**Aufgabe:** Kannst du den Quelltext aller folgenden Einträge Zeile für Zeile und ohne jede Änderung abschreiben?

**Ausgangsmaterial:**
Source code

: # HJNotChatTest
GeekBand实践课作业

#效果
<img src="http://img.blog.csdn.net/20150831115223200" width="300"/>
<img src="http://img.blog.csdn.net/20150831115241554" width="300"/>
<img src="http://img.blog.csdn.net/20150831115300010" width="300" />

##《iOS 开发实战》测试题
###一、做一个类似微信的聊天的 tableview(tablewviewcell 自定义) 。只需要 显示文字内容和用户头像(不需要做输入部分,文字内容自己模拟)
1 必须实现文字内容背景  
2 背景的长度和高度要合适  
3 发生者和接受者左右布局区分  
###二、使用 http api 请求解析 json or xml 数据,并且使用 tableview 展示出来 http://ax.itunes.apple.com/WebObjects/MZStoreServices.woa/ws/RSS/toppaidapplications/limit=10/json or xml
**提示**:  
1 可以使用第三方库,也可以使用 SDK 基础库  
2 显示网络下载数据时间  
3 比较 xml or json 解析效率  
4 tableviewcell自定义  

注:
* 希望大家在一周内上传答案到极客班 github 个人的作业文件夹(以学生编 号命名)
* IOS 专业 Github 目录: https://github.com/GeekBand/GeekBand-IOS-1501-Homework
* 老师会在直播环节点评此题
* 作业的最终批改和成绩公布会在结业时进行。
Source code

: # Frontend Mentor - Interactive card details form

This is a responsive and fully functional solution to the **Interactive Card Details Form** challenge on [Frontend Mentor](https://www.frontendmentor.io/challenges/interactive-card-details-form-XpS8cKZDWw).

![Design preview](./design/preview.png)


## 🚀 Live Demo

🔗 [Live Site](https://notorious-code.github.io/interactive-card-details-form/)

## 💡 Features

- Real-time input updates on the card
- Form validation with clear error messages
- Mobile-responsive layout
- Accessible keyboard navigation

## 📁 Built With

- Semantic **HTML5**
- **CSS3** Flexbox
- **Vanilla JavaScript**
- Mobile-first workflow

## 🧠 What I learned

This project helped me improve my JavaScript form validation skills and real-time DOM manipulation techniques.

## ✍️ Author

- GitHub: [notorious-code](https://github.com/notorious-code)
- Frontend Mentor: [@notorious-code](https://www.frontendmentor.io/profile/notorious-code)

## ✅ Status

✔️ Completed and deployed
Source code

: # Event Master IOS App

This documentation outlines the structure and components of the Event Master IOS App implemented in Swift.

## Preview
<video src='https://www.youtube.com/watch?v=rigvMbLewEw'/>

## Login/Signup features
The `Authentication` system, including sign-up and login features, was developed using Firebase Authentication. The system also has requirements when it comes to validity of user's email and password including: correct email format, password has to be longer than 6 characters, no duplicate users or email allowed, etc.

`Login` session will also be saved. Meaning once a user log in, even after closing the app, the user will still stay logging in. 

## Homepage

**Deine Lösung:**
Source code

: # HJNotChatTest
GeekBand实践课作业

#效果
<img src="http://img.blog.csdn.net/20150831115223200" width="300"/>
<img src="http://img.blog.csdn.net/20150831115241554" width="300"/>
<img src="http://img.blog.csdn.net/20150831115300010" width="300" />

##《iOS 开发实战》测试题
###一、做一个类似微信的聊天的 tableview(tablewviewcell 自定义) 。只需要 显示文字内容和用户头像(不需要做输入部分,文字内容自己模拟)
1 必须实现文字内容背景  
2 背景的长度和高度要合适  
3 发生者和接受者左右布局区分  
###二、使用 http api 请求解析 json or xml 数据,并且使用 tableview 展示出来 http://ax.itunes.apple.com/WebObjects/MZStoreServices.woa/ws/RSS/toppaidapplications/limit=10/json or xml
**提示**:  
1 可以使用第三方库,也可以使用 SDK 基础库  
2 显示网络下载数据时间  
3 比较 xml or json 解析效率  
4 tableviewcell自定义  

注:
* 希望大家在一周内上传答案到极客班 github 个人的作业文件夹(以学生编 号命名)
* IOS 专业 Github 目录: https://github.com/GeekBand/GeekBand-IOS-1501-Homework
* 老师会在直播环节点评此题
* 作业的最终批改和成绩公布会在结业时进行。
Source code

: # Frontend Mentor - Interactive card details form

This is a responsive and fully functional solution to the **Interactive Card Details Form** challenge on [Frontend Mentor](https://www.frontendmentor.io/challenges/interactive-card-details-form-XpS8cKZDWw).

![Design preview](./design/preview.png)


## 🚀 Live Demo

🔗 [Live Site](https://notorious-code.github.io/interactive-card-details-form/)

## 💡 Features

- Real-time input updates on the card
- Form validation with clear error messages
- Mobile-responsive layout
- Accessible keyboard navigation

## 📁 Built With

- Semantic **HTML5**
- **CSS3** Flexbox
- **Vanilla JavaScript**
- Mobile-first workflow

## 🧠 What I learned

This project helped me improve my JavaScript form validation skills and real-time DOM manipulation techniques.

## ✍️ Author

- GitHub: [notorious-code](https://github.com/notorious-code)
- Frontend Mentor: [@notorious-code](https://www.frontendmentor.io/profile/notorious-code)

## ✅ Status

✔️ Completed and deployed
Source code

: # Event Master IOS App

This documentation outlines the structure and components of the Event Master IOS App implemented in Swift.

## Preview
<video src='https://www.youtube.com/watch?v=rigvMbLewEw'/>

## Login/Signup features
The `Authentication` system, including sign-up and login features, was developed using Firebase Authentication. The system also has requirements when it comes to validity of user's email and password including: correct email format, password has to be longer than 6 characters, no duplicate users or email allowed, etc.

`Login` session will also be saved. Meaning once a user log in, even after closing the app, the user will still stay logging in. 

## Homepage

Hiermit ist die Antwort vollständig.